So yeah, I took a really extended holiday break. I’m back in the saddle but certainly not up to the task of catching up on 100 or so cases, so we’re just going to jump right in with the two new opinions from this week:
State v. Chesler, 2015-Ohio-711
Did you know there is a local company that organizes pilgrimmages to the Holy Land? Me neither. Chesler, the owner’s son-in-law, worked for the company. He entered a bunch of checks to the IRS and the State of Ohio for tax bills, but actually wrote the checks to himself. He stole over $300,000 dollars – perhaps as much as half a million – from Jesusand the IRS. Not good. He pled to one count of Aggravated Theft. The State asked for 90 days in jail. Chesler got 30 months in prison. He appeals the length of the sentence, but concedes that it’s within the statutory range and that the court made the necessary findings. He wins a dissenting vote but doesn’t get 2 out of 3, so the sentence stands. The court also rejects his argument that his counsel was ineffective. Rice, Wright. O’Toole dissents.
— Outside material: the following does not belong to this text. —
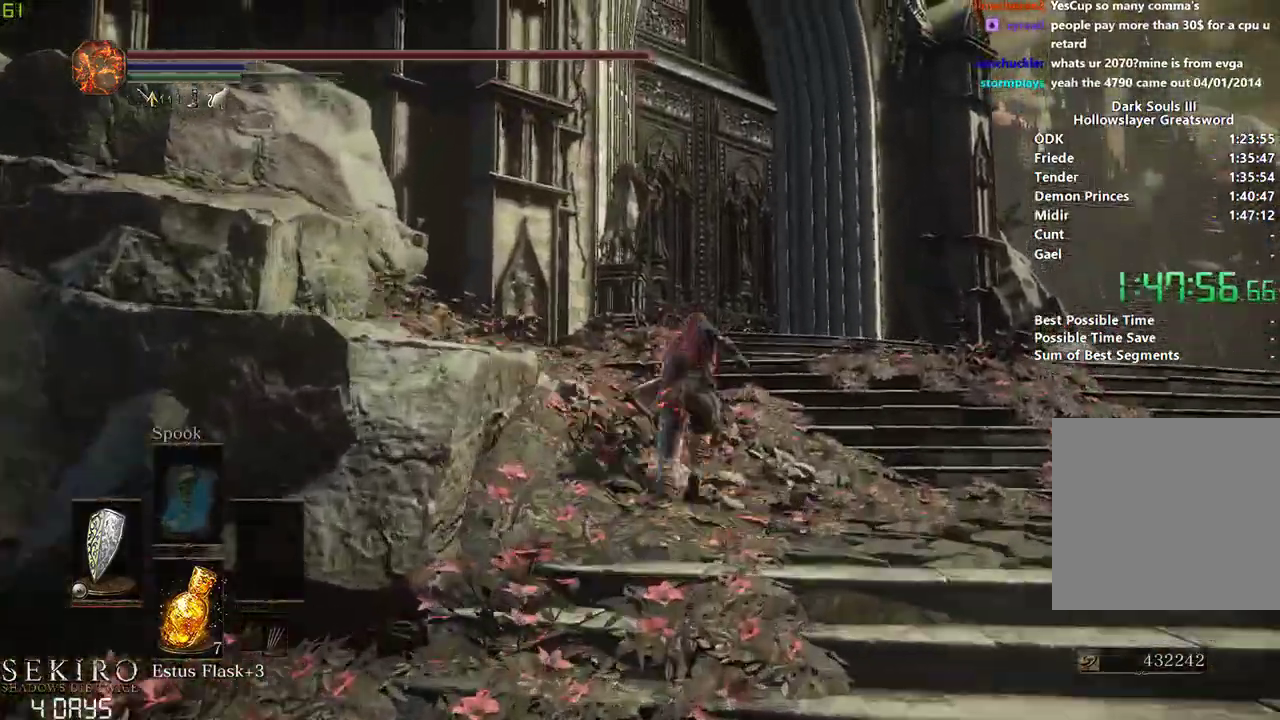
{"buttons": ["B"], "left_stick": "center", "right_stick": "center", "events": []}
State v. Fasline, 2015-Ohio-715
Date Night gone wrong. Fasline tried to sell the victim steroids and heroin. The victim “declined the drugs and suggested to [Fasline], who was smaller in stature than himself, that he ‘should do the steroids.’” Them’s fightin’ words, apparently. After altercations in two separate bars, Fasline runs the bigger guy down with an SUV. A jury convicts him of Felonious Assault and Tampering with Evidence, the latter for ditching the SUV in the woods. He challenges the weight and sufficiency of the evidence, but the eight witnesses were too much evidence to overcome. There are interesting points in the concurring opinion about the purpose for which he removed the SUV from the scene of the crime. It might be a useful read for anyone who has a tampering case involving leaving the scene in a vehicle that happens to also be the weapon. O’Toole, Grendell. Cannon concurs in part.